TRAVAIL DEMANDÉ =>
1 – Dites si chaque affirmation concorde avec l’article sur la campagne du référendum britannique, en répondant par oui ou non et en citant mot pour mot le passage décisif : (a) la campagne a repris après trois jours de deuil ; (b) Boris Johnson s’est exprimé dans une interview au Times ; (c) une cérémonie à la mémoire de Jo Cox a eu lieu à Birstall.
2 – Reprenez l’article sur la campagne du référendum britannique là où il s’arrête et rédigez la suite.

Après trois jours de deuil, la campagne pour le référendum a repris dimanche au Royaume-Uni où les sondages suggèrent un glissement en faveur d’un maintien dans l’Union européenne après le meurtre de la députée Jo Cox.
De Boris Johnson, le champion des pro-Brexit, à David Cameron, le principal avocat d’un maintien dans l’UE, les principaux acteurs ont multiplié les interviews à quatre jours de la consultation à très hauts risques.
« Une fois que vous avez sauté de l’avion, il n’y plus moyen de remonter. Si on part, c’est pour toujours, il n’y a pas de retour possible », a martelé David Cameron dans une interview au Times en évoquant un « choix existentiel ».
Le premier ministre a comparé Boris Johnson et Michael Gove, les chefs de file du Brexit, à des parents irresponsables qui mettraient leur famille dans « une voiture dont les freins sont défectueux et le réservoir fuit ».
Dans la soirée, il a enfoncé le clou lors d’un débat avec les spectateurs sur la BBC, en invoquant le Premier ministre britannique pendant la deuxième guerre mondiale, Winston Churchill, pour affirmer que les Britanniques « ne sont pas des lâches » et « se battront » au sein de l’Union européenne.
Boris Johnson a répété dans une interview au Sun on Sunday que les Britanniques n’avaient « rien à craindre » d’un Brexit et qu’ils avaient, au contraire, une « occasion unique de reprendre le contrôle ».
À Birstall, la petite ville du nord de l’Angleterre où Jo Cox a été sauvagement tuée jeudi, une cérémonie religieuse a été célébrée à la mémoire de la députée proeuropéenne.
Effet « Jo »

Entrées du jeu de données =>
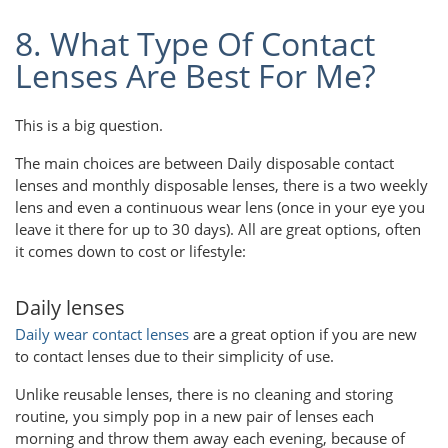
8. What Type Of Contact
Lenses Are Best For Me?
This is a big question.
The main choices are between Daily disposable contact
lenses and monthly disposable lenses, there is a two weekly
lens and even a continuous wear lens (once in your eye you
leave it there for up to 30 days). All are great options, often
it comes down to cost or lifestyle:
Daily lenses
Daily wear contact lenses
are a great option if you are new
to contact lenses due to their simplicity of use.
Unlike reusable lenses, there is no cleaning and storing
routine, you simply pop in a new pair of lenses each
morning and throw them away each evening, because of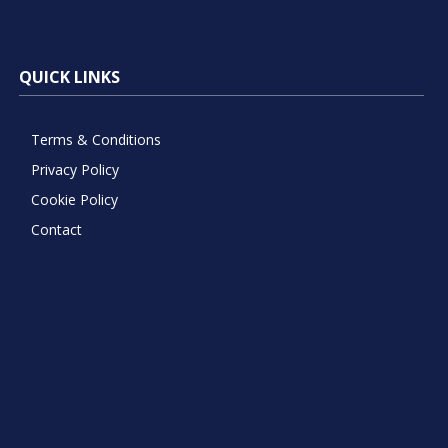
QUICK LINKS
Terms & Conditions
Privacy Policy
Cookie Policy
Contact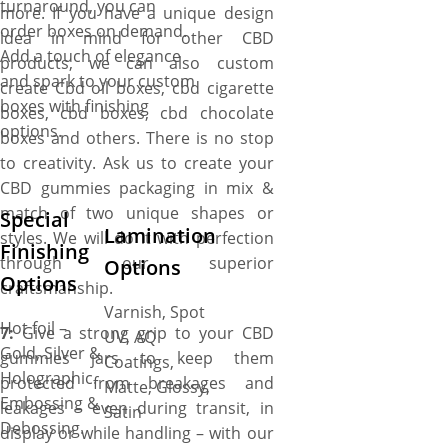
turnaround, you can
more. If you have a unique design
order boxes on demand.
idea in mind for other CBD
Add a touch of elegance
products, we can also custom
and spark to your custom
create Cbd oil boxes, cbd cigarette
boxes with finishing
boxes, cbd boxes, cbd chocolate
options.
boxes and others. There is no stop
to creativity. Ask us to create your
CBD gummies packaging in mix &
match of two unique shapes or
Special
Lamination
styles. We will do it with perfection
Finishing
through our superior
Options
Options
craftsmanship.
Varnish, Spot
Hot foil –
7:
Give a strong grip to your CBD
UV, AQ
Gold, Silver &
gummies jars to keep them
Coatings,
Holographic.
protected from breakages and
Matte, Glossy,
Embossing &
leakages – even during transit, in
Satin
Debossing.
display or while handling – with our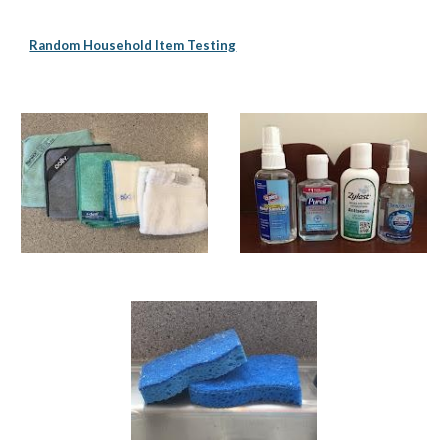
Random Household Item Testing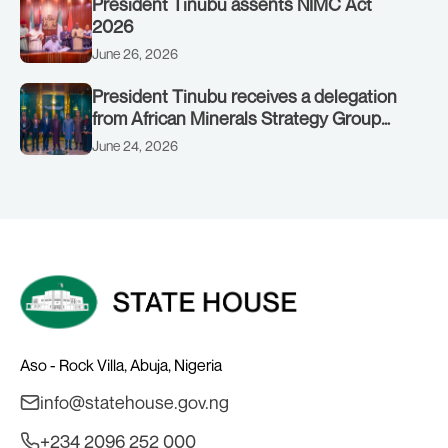
President Tinubu assents NIMC Act
2026
June 26, 2026
President Tinubu receives a delegation
from African Minerals Strategy Group
(AMSG) chaired by Nigeria’s Minister of
June 24, 2026
Solid Minerals Development, Mr Dele
Alake.
Aso - Rock Villa, Abuja, Nigeria
info@statehouse.gov.ng
+234 2096 252 000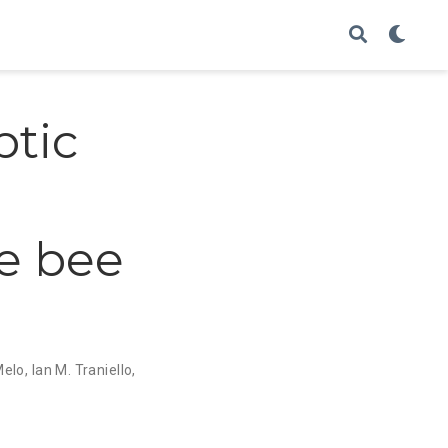
ptic
e bee
Melo
,
Ian M. Traniello
,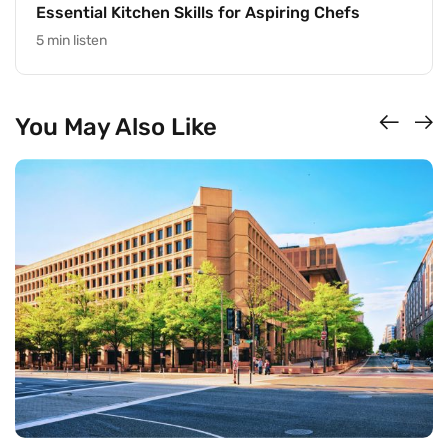
Essential Kitchen Skills for Aspiring Chefs
5 min listen
You May Also Like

RÉPONSES PAR TÂCHE =>
1 –
(a) Oui : « Après trois jours de deuil, la campagne pour le référendum a repris dimanche au Royaume-Uni ».
(b) Non : « Boris Johnson a répété dans une interview au Sun on Sunday ».
(c) Oui : « À Birstall, la petite ville du nord de l’Angleterre où Jo Cox a été sauvagement tuée jeudi, une cérémonie religieuse a été célébrée à la mémoire de la députée proeuropéenne ».

2 –
Le meurtrier présumé, Thomas Mair, est toujours en détention dans la prison de haute sécurité de Belmarsh, au sud-est de Londres. « Mort aux traîtres, liberté pour le Royaume-Uni », a lancé cet homme de 52 ans samedi lors de sa première comparution devant le tribunal.
Il doit comparaître de nouveau lundi. La magistrate a ordonné une expertise psychiatrique.
Les analystes préféraient rester prudents quant à l’impact du meurtre sur l’issue du référendum.
Mais plusieurs sondages rapportent un glissement sensible en faveur du camp du « remain », le maintien dans l’UE, qui rattrape son retard en faisant désormais jeu égal à la moyenne de six dernières enquêtes d’opinion.
« L’effet Jo », soulignait même le Sunday Mirror en commentant un sondage ComRes. Conduit jeudi, celui-ci montre une grande différence dans les réponses selon qu’elles ont été recueillies avant ou après le meurtre de Jo Cox.
À la proposition « je serai ravi si nous votions » pour un Brexit, ils étaient 45% à répondre par l’affirmative avant 14h00, soit seulement une heure après les faits tragiques. Ils n’étaient plus que 38% à partir de 14h00.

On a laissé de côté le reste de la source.